Problem description
Please retype all of the rows below word for word, leaving out the pictures.

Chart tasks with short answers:

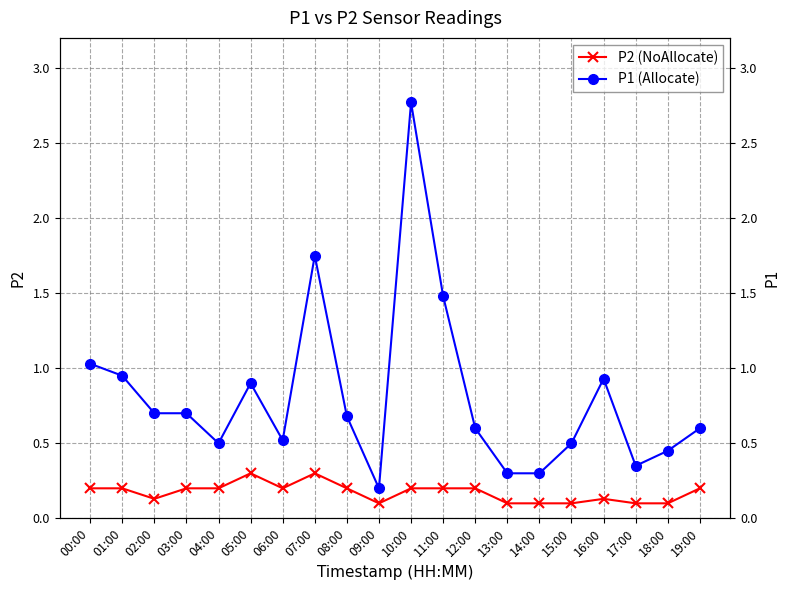

What is the sum of all P1 (Allocate) values?

16.2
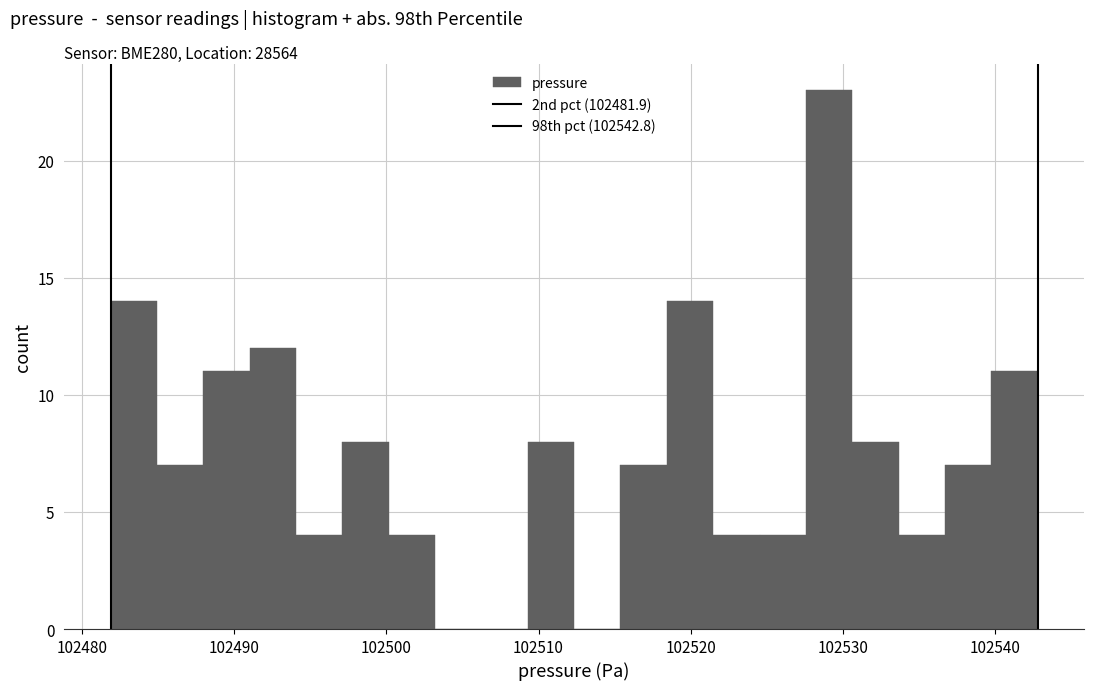

Around what value on the x-axis is the tallest bar? Give the approximate position of its centre, as read against the axis.

102529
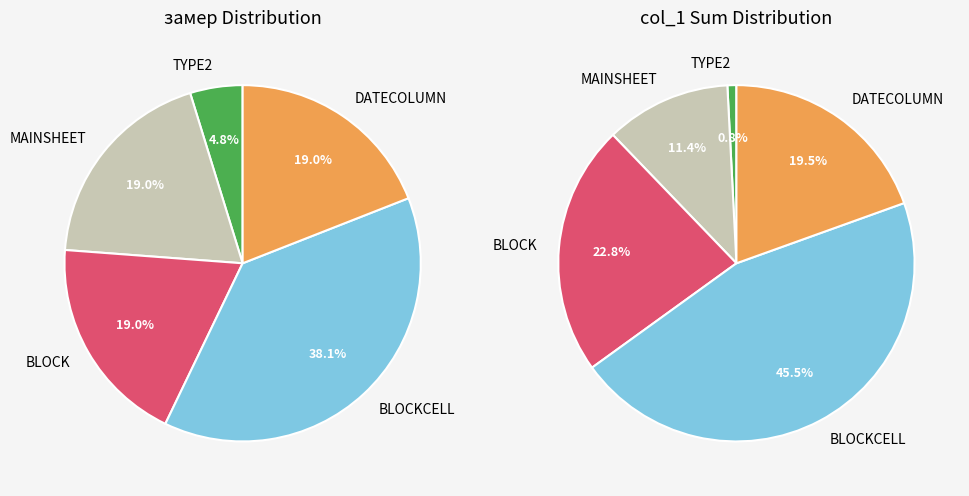

Between DATECOLUMN and TYPE2, which is larger?

DATECOLUMN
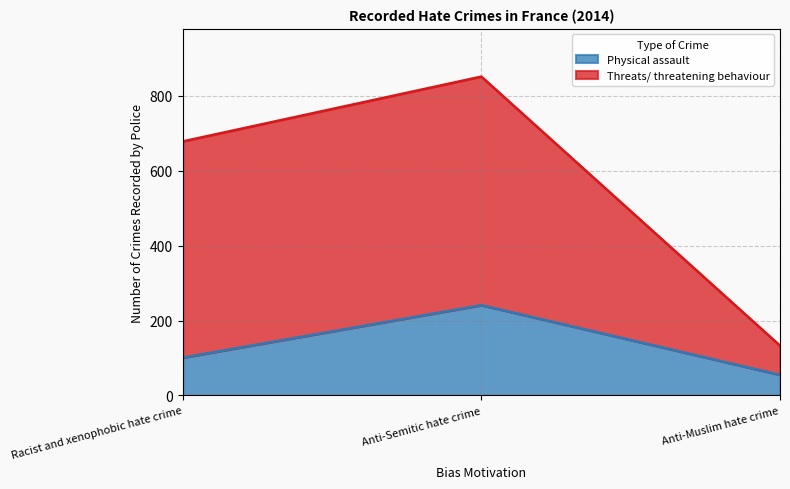

Which series has the largest total across all categories?

Threats/ threatening behaviour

Solution
What is the sum of all P1 (Allocate) values?

16.2

Around what value on the x-axis is the tallest bar? Give the approximate position of its centre, as read against the axis.

102529

Between DATECOLUMN and TYPE2, which is larger?

DATECOLUMN

Which series has the largest total across all categories?

Threats/ threatening behaviour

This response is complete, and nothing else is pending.